Gwendoline Brown, 87, smoked 20 a day and suffered from memory loss, an inquest heard.
She was discovered just yards from the front door and her husband John, 81, in a nearby room, but neither could be saved, Southampton Coroner’s Court was told.
The inquest heard how the couple, married 41 years, were probably asleep as the fire took hold at their flat in Rockall Close, Lordshill, Southampton.
They may have tried to escape the toxic fumes, but had limited mobility and were quickly overcome, the inquest heard.
Firefighters found Mrs Brown near the front door and Mr Brown on the bedroom floor both unconscious and they were pronounced dead shortly after at Southampton General Hospital at 3.07am on March 30 this year.
They died of smoke inhalation.
The couple, who had five children and 11 grandchildren, had refused to move into sheltered accommodation from their home of ten years and relied on family help.
They had been assessed by Southampton City Council’s housing support team earlier that month and it was Mrs Brown’s emergency pendant that first raised the alarm, the inquest heard.

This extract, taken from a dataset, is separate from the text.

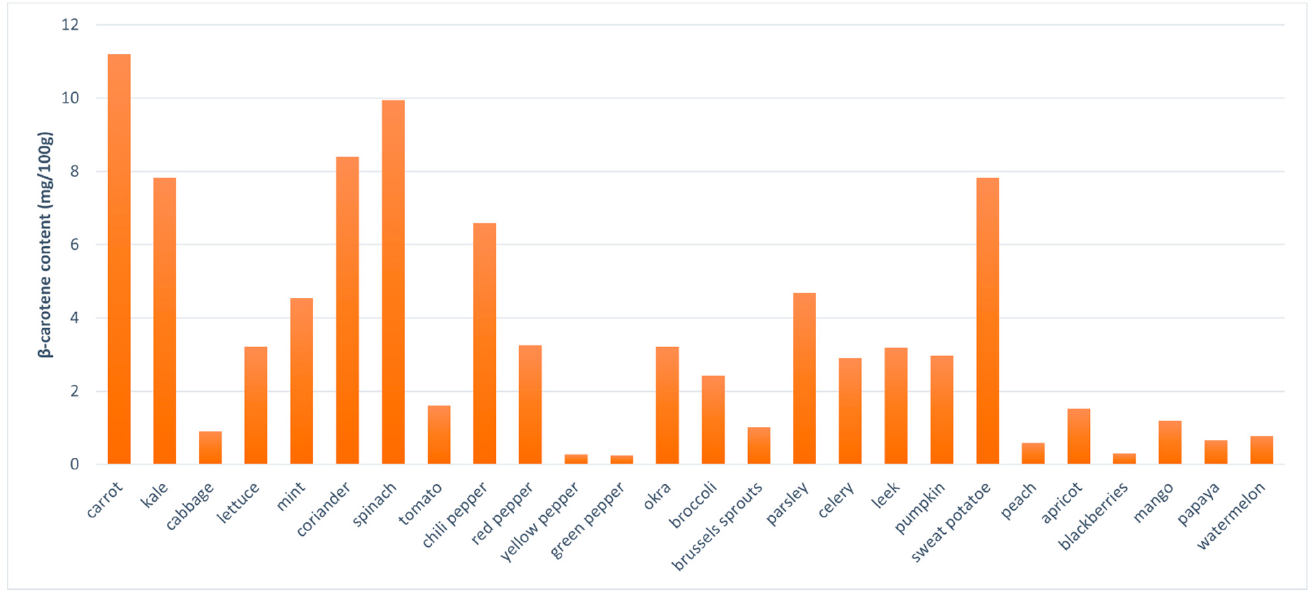
Figure 2. Selected plant sources of β -carotene [51–53].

Hampshire Fire and Rescue Service investigator group manager Steve Quinn said the fire most likely started in Mrs Brown’s armchair and could have taken 20 minutes to three hours to take hold, but a matter of minutes to become a more serious blaze Mr Quinn said the smoke would have made conditions inside the flat very poor with “almost zero visiblility”.
The inquest heard that the hallway fire detector had worked and may have alerted Mrs Brown, but it might have been wise to have another one in the living room.

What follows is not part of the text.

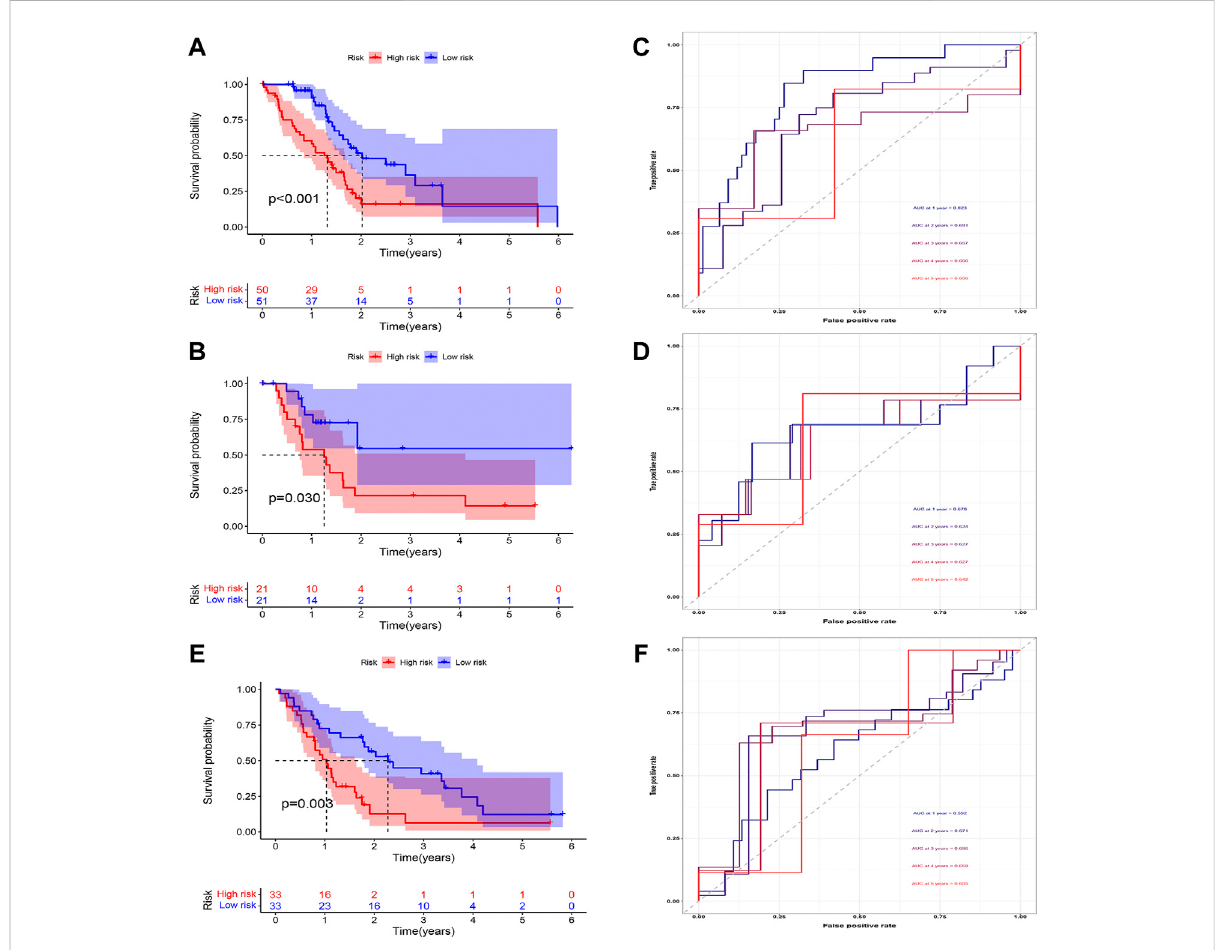
FIGURE 4 EvaluationofCDRG-basedprognosticmodel. (A,B) Wefoundthatpatientsinthehigh-riskgrouphadapoorerprognosisinboththetraining (A) andtest (B) cohorts( p < 0.05). (C,D) WefoundthattheAUCinbothcohortswasbasicallybetween0.6and0.7. (E,F) Inthevalidationcohort,thehigh- risk patients had a worse prognosis and the AUC was between 0.6 and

Coroner Keith Wiseman recorded a verdict of accidental death and said he would speak to the local authority about this issue.
Paying tribute daughter Glenda Havard, 60, of Coxford Drove, said yesterday: “They were devoted to each other and did everything together.”
Pamela Brown, 81, from Totton, the wife of John’s brother Walter, 82, said: “One couldn’t live without the other anyway.
“It’s a blessing that they did go together in the end.”